## [TASK INPUT]
----------------

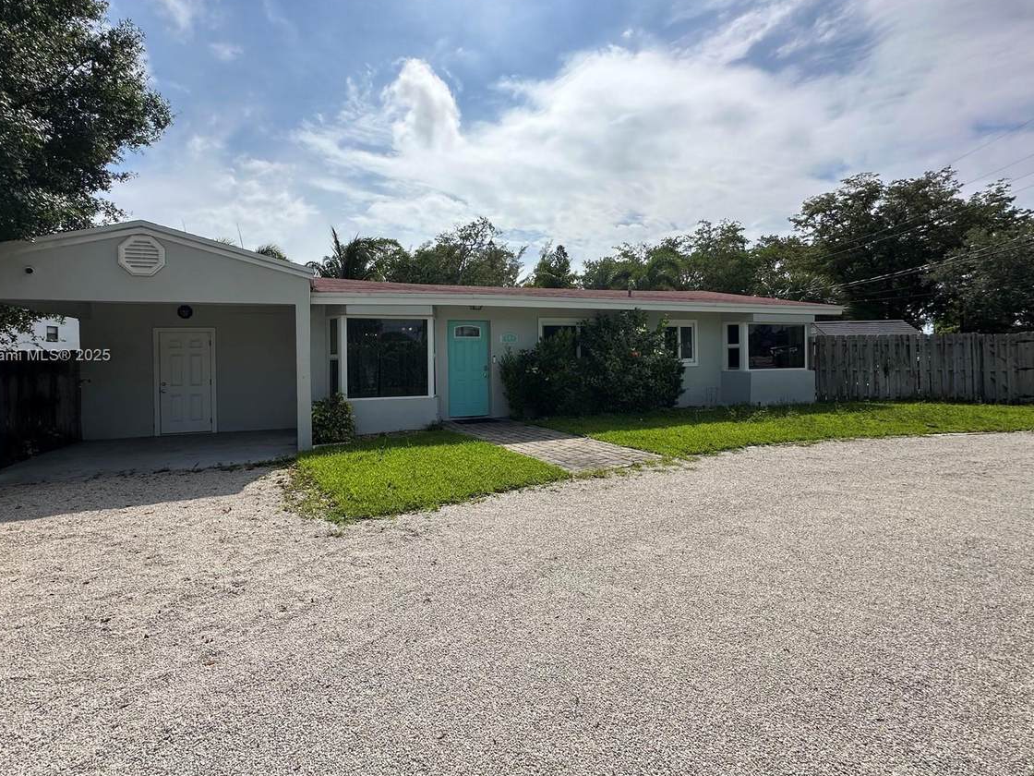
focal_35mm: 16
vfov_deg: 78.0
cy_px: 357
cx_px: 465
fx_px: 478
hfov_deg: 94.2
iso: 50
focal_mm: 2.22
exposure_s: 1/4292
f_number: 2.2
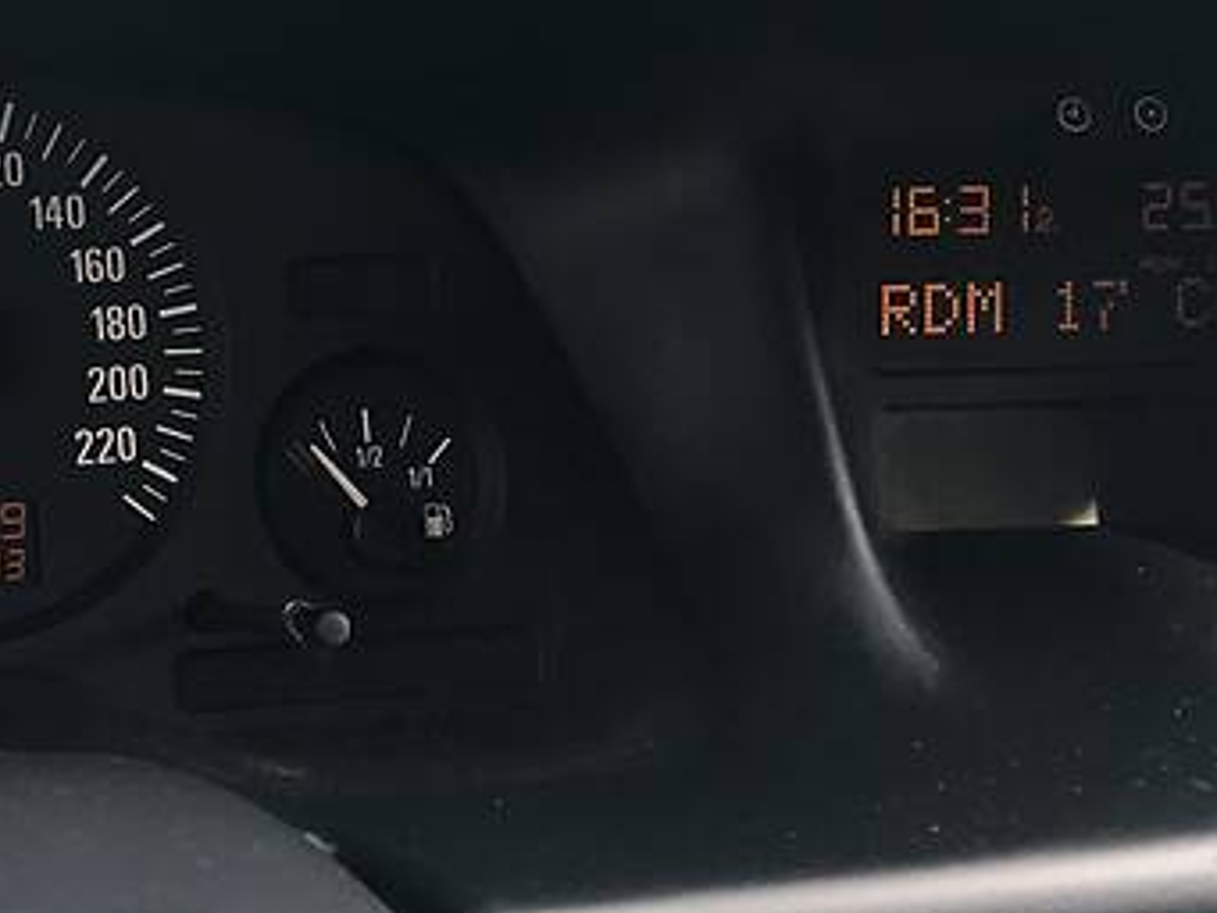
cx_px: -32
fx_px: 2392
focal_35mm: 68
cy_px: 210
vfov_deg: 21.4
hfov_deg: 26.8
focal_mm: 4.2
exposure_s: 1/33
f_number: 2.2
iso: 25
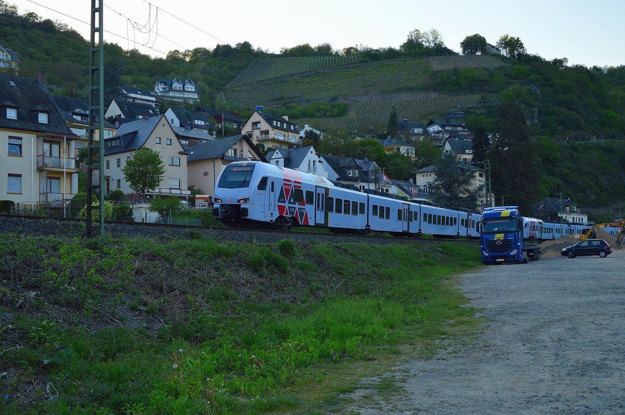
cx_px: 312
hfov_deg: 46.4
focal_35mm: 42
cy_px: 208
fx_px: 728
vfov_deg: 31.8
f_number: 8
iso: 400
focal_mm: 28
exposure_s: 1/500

----------------

## [WORK INSTRUCTIONS]
The listing is to be repeated exactly, with its pictures removed.

## [RESULT]
focal_35mm: 16
vfov_deg: 78.0
cy_px: 357
cx_px: 465
fx_px: 478
hfov_deg: 94.2
iso: 50
focal_mm: 2.22
exposure_s: 1/4292
f_number: 2.2
cx_px: -32
fx_px: 2392
focal_35mm: 68
cy_px: 210
vfov_deg: 21.4
hfov_deg: 26.8
focal_mm: 4.2
exposure_s: 1/33
f_number: 2.2
iso: 25
cx_px: 312
hfov_deg: 46.4
focal_35mm: 42
cy_px: 208
fx_px: 728
vfov_deg: 31.8
f_number: 8
iso: 400
focal_mm: 28
exposure_s: 1/500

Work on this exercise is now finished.